You don't seem to be understanding the issue.

How should you fix what isn't broken? 

Why is "probeall" no longer recognized?

How should (if) a line that begins with probeall be changed?

----------

## redtoade

Apparently there is no PROBEALL in the man for modprobe.conf

So you have your choice:  ALIAS or INSTALL.

I found this in the TODO for module-init-tools

+ generate-modprobe.conf: convert "probeall" to a sequence of "alias" lines

perhaps it's a clue as to what to do.

although I would think INSTALL makes more sense.

Can someone please take a look at this?!

----------

## oliver2104

Hello,

I had the same problem: if you have a line in /etc/modprobe.conf starting with "probeall"

this will give you error messages during boot-time.

In my case it was the line: probeall /dev/svga svgalib_helper

if that is the same with you, you need to edit the file /etc/modules.d/svgalib_helper

Change the line : 

  probeall /dev/svga svgalib_helper

to:

  install /dev/svga svgalib_helper

Now run:

 # update-modules

Next time you boot, that error messages should not appear.

But I cannot say, if this changes the system behavior.

Maybe it is only a "cosmetic" solution (no ugly errror messages)

----------

## gary

Umm...any update on this subject?
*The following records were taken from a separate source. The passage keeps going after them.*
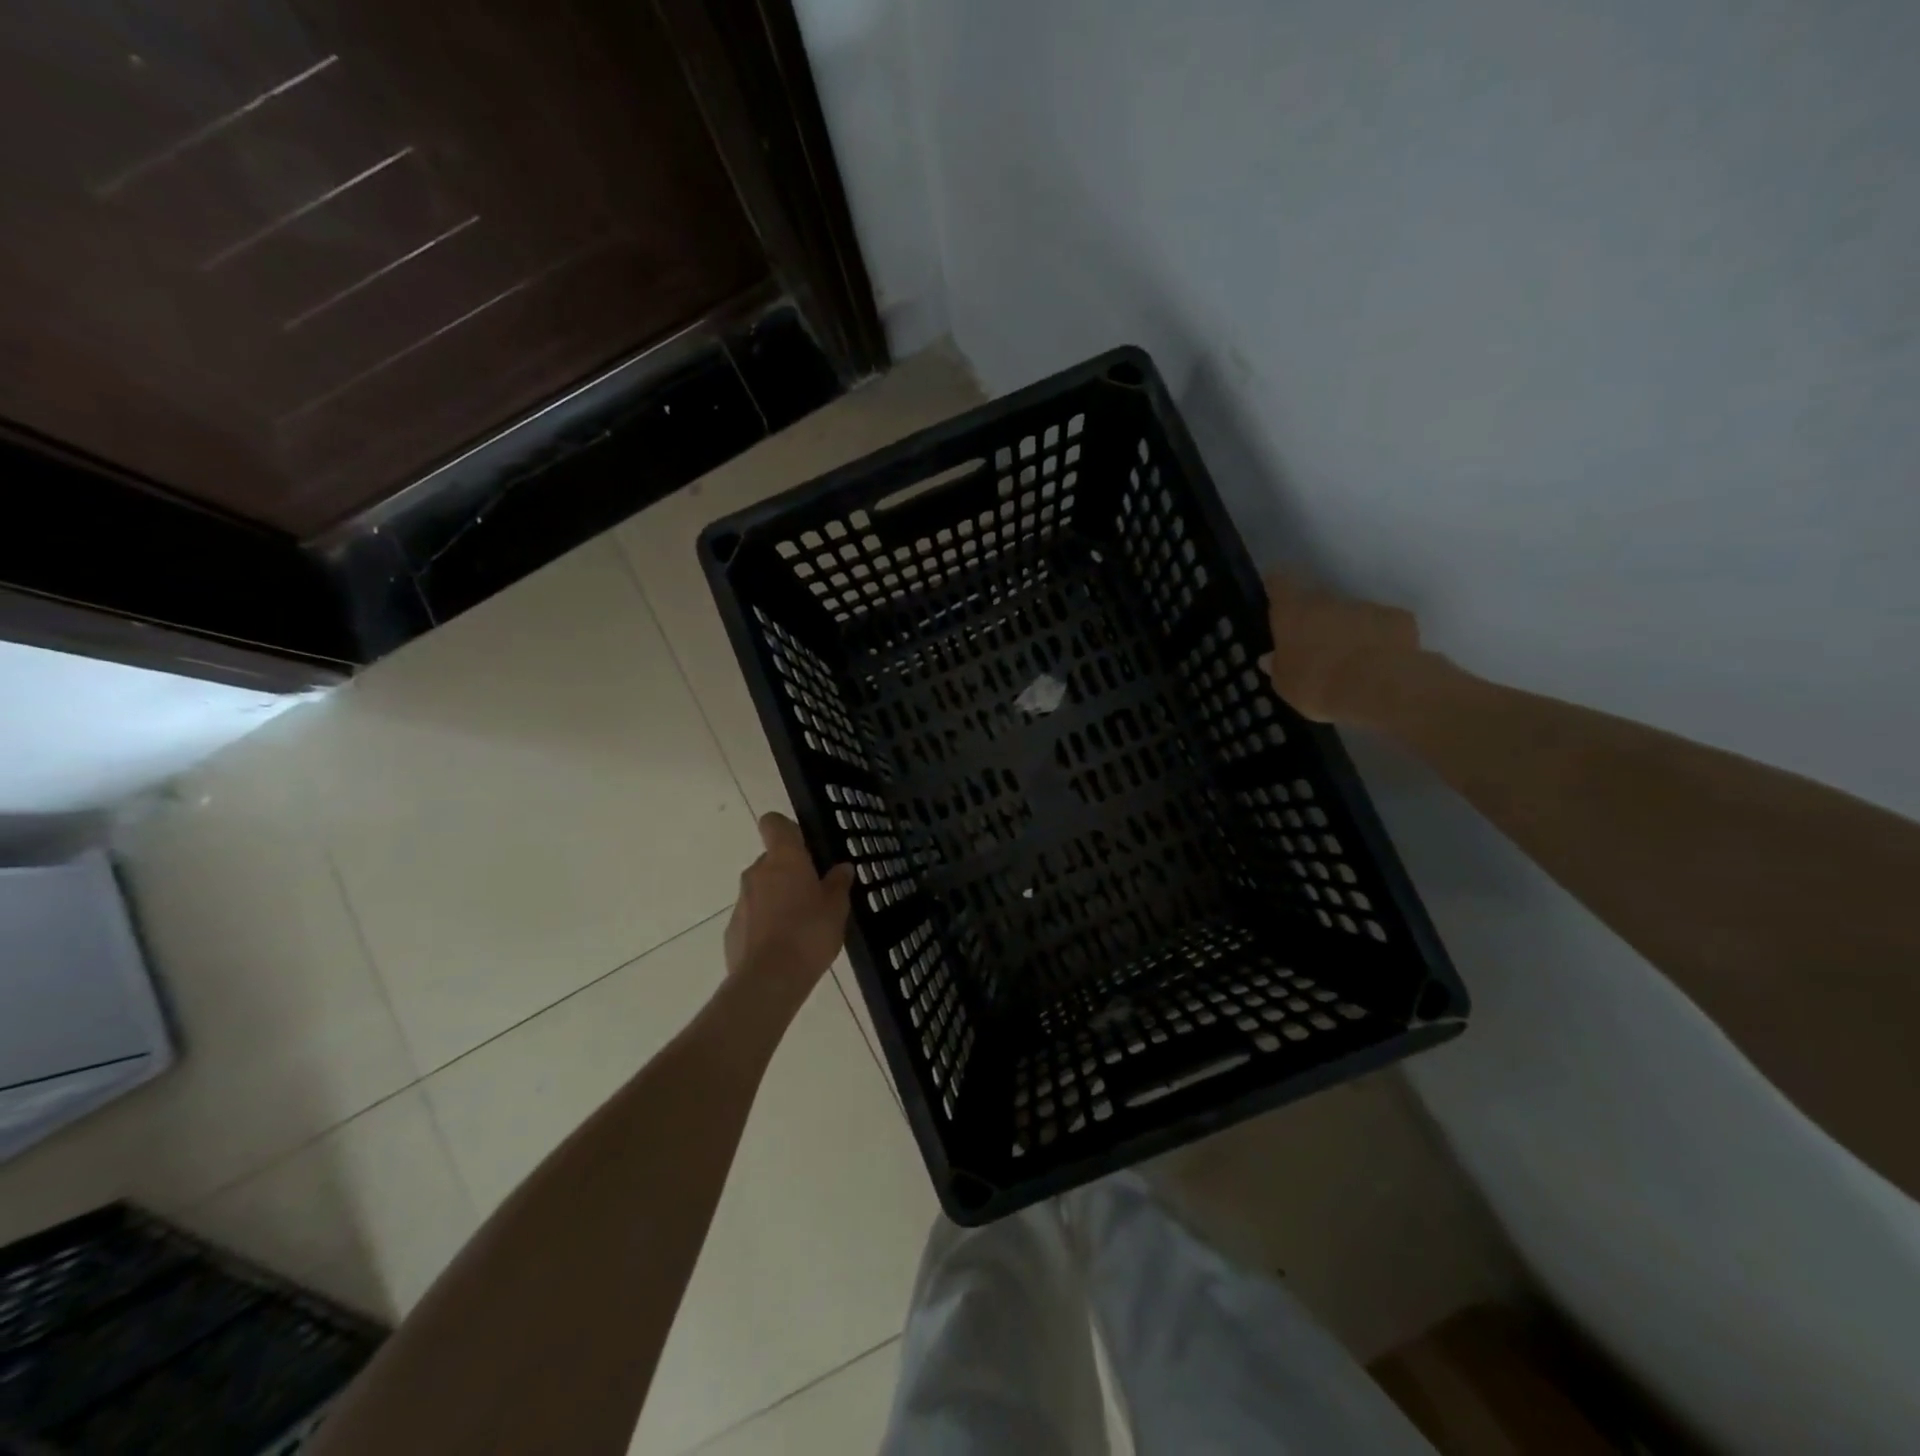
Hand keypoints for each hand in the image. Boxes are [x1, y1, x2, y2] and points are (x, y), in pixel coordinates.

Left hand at [724, 813, 854, 998]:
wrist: (769, 980)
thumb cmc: (809, 933)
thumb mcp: (836, 908)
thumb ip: (838, 884)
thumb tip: (842, 867)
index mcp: (784, 859)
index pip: (774, 823)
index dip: (787, 830)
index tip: (805, 846)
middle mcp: (757, 872)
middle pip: (771, 860)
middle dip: (790, 872)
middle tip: (814, 894)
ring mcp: (741, 901)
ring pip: (762, 889)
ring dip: (778, 899)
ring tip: (801, 926)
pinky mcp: (732, 929)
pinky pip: (753, 916)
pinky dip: (766, 924)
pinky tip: (783, 947)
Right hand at [1260, 574, 1427, 725]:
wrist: (1379, 689)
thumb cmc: (1318, 685)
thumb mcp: (1285, 685)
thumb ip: (1278, 667)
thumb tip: (1271, 658)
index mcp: (1293, 611)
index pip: (1279, 583)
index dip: (1276, 587)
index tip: (1275, 598)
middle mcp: (1328, 600)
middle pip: (1317, 601)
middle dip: (1314, 619)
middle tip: (1313, 647)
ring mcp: (1366, 606)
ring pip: (1350, 614)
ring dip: (1346, 630)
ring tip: (1349, 661)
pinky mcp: (1399, 618)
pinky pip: (1382, 625)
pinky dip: (1378, 638)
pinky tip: (1379, 663)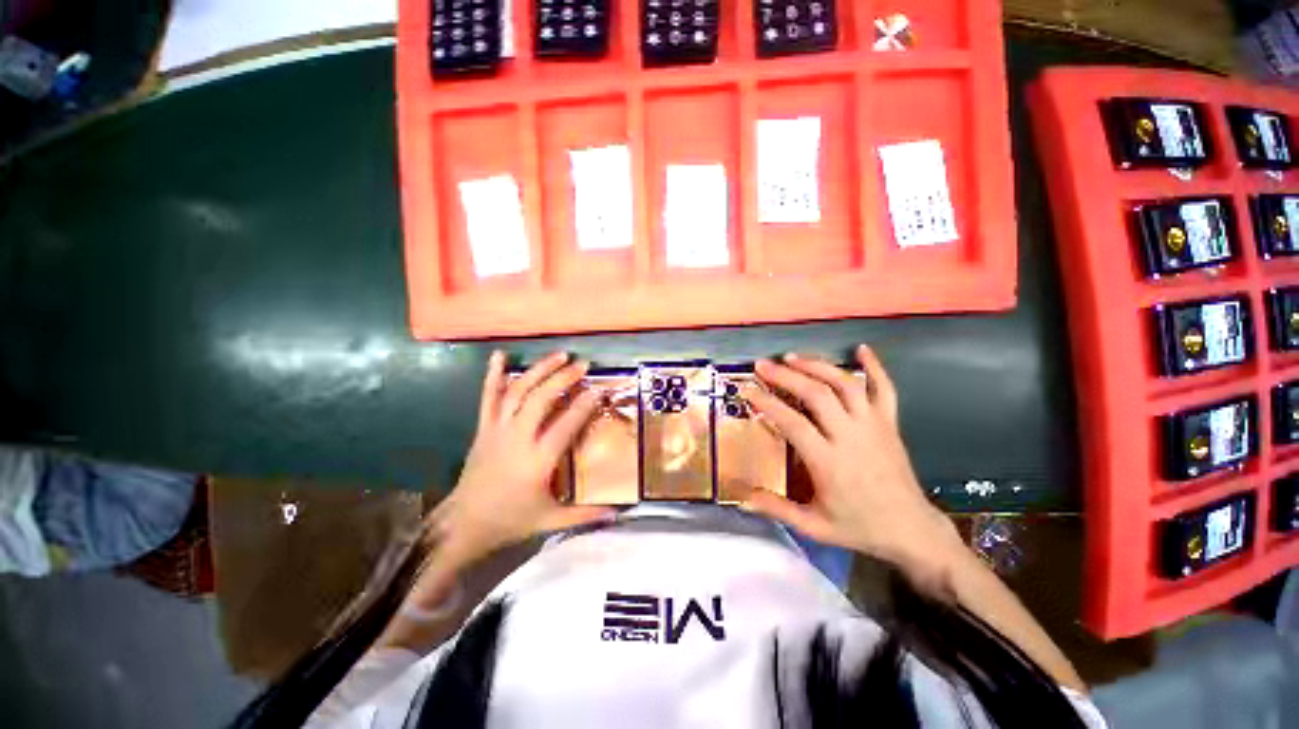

I have the same bit with svgalib - which is mentioned twice in my modules.conf, for whatever reason. 

Is changing from probeall to install or alias the right solution?

Thanks for any thoughts...

----------

## man in the hill

 *gary wrote:*   

> Umm...any update on this subject? I have the same bit with svgalib - which is mentioned twice in my modules.conf, for whatever reason. 
> 
> Is changing from probeall to install or alias the right solution?
> 
> Thanks for any thoughts...

 

Hi,

I just build svgalib with the   USE build and this output go away.

----------

## gary

 *Quote:*   

> Hi, 
> 
> I just build svgalib with the USE build and this output go away.

 

Thanks! I will try that right away.  :Very Happy: 

----------